The Leadership Attitude
To understand leadership, let alone exercise it, you need the right attitude. There are a lot of bad examples of what it means to be a leader, and so to some degree everyone grows up with wrong ideas. The only solution is to discover where you might be headed in the wrong direction — because if you're going that way, you can't expect people to follow you to the right one.
Leader, Not Boss
Being a leader is a subtle thing. Because of the way institutions work, many people associate leadership with being in charge. A boss is someone who has authority over others, a power that is granted by a formal relationship within an organization.

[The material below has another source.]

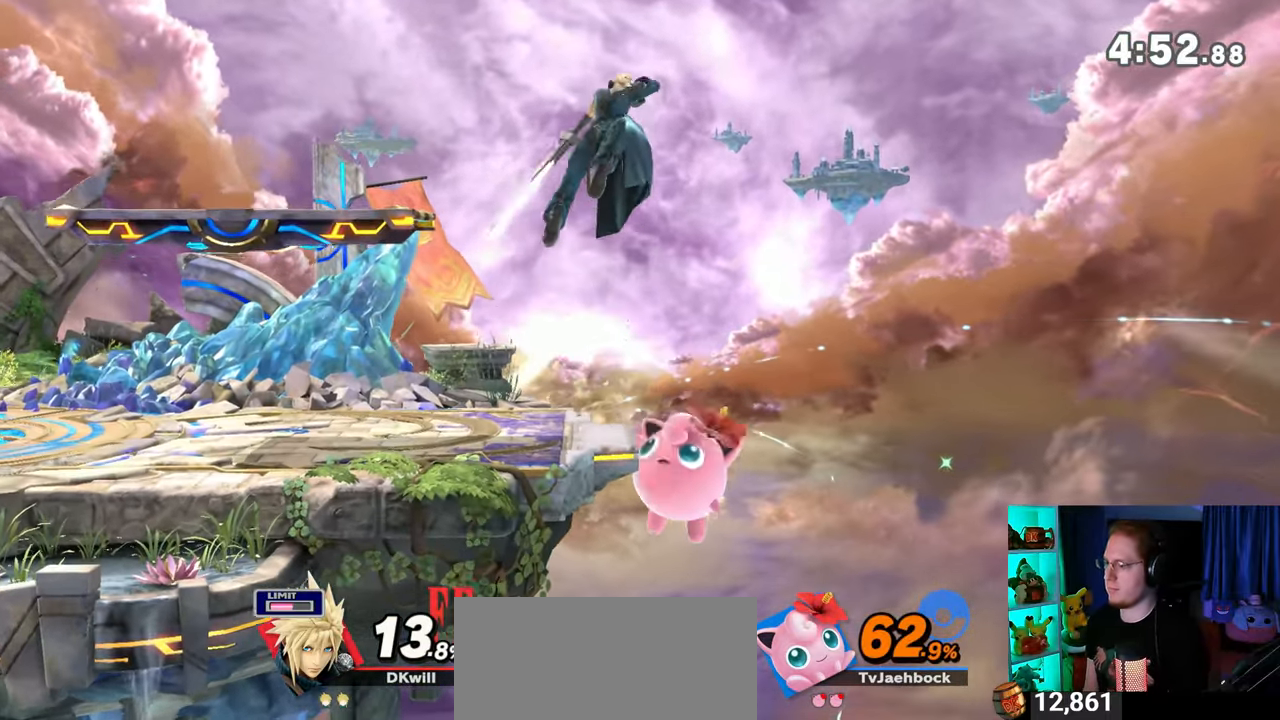
{"buttons": [], "left_stick": "left", "right_stick": "center", "events": [[200, "left_stick", "center"], [350, "A", "down"], [417, "A", "up"], [450, "left_stick", "left"]]}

Supervisors can give orders, and if they lack leadership skills but have some luck, the people in their charge might even listen. Then again, they may not. In reality, it's almost impossible to force most people to do what they don't want to do.
That is why leadership is so powerful and necessary. Those who know how to lead don't force others to help them achieve goals. They persuade, inspire, coax — and motivate. Leaders are successful because those who follow actually want to.
Focus on a Goal
The biggest difference between a leader and a boss is motivation. What the leader wants is to achieve a goal or a set of objectives. Ego is not part of the equation; those who would follow don't feel that they make efforts for someone else's glorification.
By focusing on goals, the leader also makes it possible to track the success of the venture. With a clear agenda, the group can see if it is approaching its goals.
Giving Yourself Permission
For similar reasons, being persuasive, popular, or charismatic isn't the same as being a leader — and a good thing, too. Few people have that sort of animal magnetism, and yet many who don't still want and need the ability to lead, no matter where they find themselves.
When you understand that a leader isn't the same as a boss, you also start to free yourself from a debilitating attitude. When only the boss is allowed to lead, what does every other person in an organization or society do? They wait for something to happen, for the boss to decide. While waiting, they accomplish nothing toward that common goal.
But when you know that anyone at any level can lead, you've given yourself permission. No longer do you have to wait, frustrated and angry that nothing happens. By taking responsibility for a goal, leaders also take charge in their own lives. In the process of helping a group strive toward a common goal, leaders actually do become bosses — of themselves.